NASA to encounter with Ceres

One of the NASA satellites is about to face a meeting with the Ceres Asteroid. It is the only giant asteroid which is considered to be a dwarf planet within the inner solar system. In the current month, NASA’s Dawn spacecraft will come to Ceres and will be positioned 22 miles above the asteroid which will enable the satellite to take the best view. When at the farthest point the Dawn will be posted at 2500 miles within the new elliptical orbit. 

Carol Raymond, who is the principal investigator of the Dawn Mission at the Jet Propulsion Laboratory at the NASA, said that they are eagerly waiting for the spacecraft to take the most exciting pictures of the asteroid from such a closed position. She further added that such high-resolution photos would help them to extract much-refined data which will help them to formulate a different process by amalgamating old data with that of the new data derived. Through such means, they are aiming to find out further information in respect of the dwarf planet.

Marc Rayman who is the mission director and also the chief engineer for Dawn at the JPL said that scientists would love to measure the elements in one of their most loved spots which are referred to as the Occator Crater, from where the salt deposit reflect brightly. It is a favorite spot not only on Ceres but also on Earth and even on all other places which have the impression of Dawn’s discoveries. The experts feel that if they can analyze the entire crater along with the surrounding area, then it would give them more profound insight into the complex geology over there.

It is expected that at its lowest point dawn will be ten times closer to the Ceres.
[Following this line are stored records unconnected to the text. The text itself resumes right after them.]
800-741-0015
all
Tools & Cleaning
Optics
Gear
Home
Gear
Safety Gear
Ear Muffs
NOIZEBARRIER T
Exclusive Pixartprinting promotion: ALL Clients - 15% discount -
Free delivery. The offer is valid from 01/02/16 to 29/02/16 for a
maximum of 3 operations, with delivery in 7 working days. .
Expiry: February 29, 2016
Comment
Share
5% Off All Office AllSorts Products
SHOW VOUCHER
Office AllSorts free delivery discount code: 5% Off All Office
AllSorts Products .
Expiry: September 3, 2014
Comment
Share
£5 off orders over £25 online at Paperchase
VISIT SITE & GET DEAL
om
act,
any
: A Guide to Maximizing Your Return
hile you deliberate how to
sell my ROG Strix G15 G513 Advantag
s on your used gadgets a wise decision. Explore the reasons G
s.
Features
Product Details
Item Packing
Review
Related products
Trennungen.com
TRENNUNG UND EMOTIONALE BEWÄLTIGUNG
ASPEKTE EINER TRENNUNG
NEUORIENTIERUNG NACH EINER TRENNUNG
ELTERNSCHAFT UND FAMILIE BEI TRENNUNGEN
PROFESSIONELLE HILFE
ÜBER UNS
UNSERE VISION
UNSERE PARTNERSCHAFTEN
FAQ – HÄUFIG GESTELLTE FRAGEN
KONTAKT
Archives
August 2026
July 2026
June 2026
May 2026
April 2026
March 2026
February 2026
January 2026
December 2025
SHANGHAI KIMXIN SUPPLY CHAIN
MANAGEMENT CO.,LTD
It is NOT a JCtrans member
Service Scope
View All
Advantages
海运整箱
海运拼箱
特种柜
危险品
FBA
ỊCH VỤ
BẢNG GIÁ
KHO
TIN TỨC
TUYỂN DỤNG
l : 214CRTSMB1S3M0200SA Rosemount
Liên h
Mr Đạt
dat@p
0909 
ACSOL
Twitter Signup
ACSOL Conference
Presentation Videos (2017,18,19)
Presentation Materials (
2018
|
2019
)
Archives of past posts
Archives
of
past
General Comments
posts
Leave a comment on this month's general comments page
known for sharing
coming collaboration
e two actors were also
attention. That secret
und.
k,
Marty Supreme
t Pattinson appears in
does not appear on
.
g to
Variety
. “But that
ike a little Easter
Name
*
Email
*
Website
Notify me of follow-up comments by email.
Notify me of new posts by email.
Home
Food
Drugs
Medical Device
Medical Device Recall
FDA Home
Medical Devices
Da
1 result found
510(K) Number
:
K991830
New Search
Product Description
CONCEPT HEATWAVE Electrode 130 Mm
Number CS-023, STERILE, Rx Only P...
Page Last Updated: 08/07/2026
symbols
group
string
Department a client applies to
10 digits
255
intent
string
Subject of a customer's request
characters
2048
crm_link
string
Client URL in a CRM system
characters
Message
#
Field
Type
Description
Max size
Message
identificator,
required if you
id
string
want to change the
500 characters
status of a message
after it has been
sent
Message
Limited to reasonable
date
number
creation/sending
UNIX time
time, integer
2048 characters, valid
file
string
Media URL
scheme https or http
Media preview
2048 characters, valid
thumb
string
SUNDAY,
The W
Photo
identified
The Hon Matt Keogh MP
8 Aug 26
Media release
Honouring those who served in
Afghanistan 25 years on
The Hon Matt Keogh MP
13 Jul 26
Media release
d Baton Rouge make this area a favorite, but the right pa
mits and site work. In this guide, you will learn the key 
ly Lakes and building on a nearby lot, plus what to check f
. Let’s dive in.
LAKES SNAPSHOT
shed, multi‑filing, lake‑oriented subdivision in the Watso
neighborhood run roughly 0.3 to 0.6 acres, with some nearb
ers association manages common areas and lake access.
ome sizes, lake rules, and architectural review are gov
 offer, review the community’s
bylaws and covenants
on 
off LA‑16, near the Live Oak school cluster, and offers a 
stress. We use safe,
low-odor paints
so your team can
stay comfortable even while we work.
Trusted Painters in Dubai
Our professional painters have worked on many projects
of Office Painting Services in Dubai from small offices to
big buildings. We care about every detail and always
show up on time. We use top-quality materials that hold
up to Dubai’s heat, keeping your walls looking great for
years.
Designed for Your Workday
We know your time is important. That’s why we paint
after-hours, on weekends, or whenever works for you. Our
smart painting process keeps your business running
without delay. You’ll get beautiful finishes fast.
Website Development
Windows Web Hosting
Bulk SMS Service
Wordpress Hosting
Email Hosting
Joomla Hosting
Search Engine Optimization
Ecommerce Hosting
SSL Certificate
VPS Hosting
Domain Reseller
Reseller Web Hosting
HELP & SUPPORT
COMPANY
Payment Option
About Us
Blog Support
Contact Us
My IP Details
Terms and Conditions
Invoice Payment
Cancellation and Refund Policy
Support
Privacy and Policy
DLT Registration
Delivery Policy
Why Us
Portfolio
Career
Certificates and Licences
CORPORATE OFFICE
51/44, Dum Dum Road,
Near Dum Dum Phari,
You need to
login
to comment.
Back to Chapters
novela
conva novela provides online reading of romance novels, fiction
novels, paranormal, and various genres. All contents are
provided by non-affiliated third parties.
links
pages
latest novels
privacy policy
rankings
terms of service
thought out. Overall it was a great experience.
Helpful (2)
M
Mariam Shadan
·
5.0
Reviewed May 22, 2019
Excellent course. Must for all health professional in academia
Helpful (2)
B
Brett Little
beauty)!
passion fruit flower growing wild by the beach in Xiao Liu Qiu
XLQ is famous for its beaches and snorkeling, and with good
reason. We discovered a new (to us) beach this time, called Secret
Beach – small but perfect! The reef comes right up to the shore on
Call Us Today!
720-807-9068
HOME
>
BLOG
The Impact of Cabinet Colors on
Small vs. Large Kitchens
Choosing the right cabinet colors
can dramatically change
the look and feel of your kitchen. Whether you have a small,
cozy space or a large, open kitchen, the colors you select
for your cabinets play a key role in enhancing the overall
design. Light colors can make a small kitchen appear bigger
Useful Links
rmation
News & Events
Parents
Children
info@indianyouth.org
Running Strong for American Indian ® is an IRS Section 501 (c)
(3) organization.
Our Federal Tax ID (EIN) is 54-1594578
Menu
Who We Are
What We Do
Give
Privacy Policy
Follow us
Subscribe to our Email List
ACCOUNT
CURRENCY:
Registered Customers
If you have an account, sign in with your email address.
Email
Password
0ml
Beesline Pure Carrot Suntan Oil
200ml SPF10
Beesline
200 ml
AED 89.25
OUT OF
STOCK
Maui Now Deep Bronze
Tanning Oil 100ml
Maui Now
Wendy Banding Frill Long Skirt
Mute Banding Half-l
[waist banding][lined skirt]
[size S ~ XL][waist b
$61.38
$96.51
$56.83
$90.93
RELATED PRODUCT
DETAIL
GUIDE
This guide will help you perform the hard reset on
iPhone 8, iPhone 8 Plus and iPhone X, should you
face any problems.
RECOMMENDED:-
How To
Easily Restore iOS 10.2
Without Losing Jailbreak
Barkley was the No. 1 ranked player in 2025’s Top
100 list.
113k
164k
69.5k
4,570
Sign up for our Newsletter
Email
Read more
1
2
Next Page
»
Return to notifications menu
In fact, Raymond feels that it will be the first time that Dawn will be so much closer to any extraterrestrial object after it was launched from the Earth. Raymond further stated the last time the spacecraft came so close to an object was at the time when it took a ride from the Cape Canaveral base over the Atlantic ocean, and that was more than a decade ago.

Apart from taking images, Dawn will also be responsible for studying the chemical composition of the upper crust of the Ceres. It has tracking Ceres within the asteroid belt from the beginning part of the year of 2015. Initially, NASA had sent this mission to keep a track on Vesta which is the second most massive object within the asteroid belt after Ceres.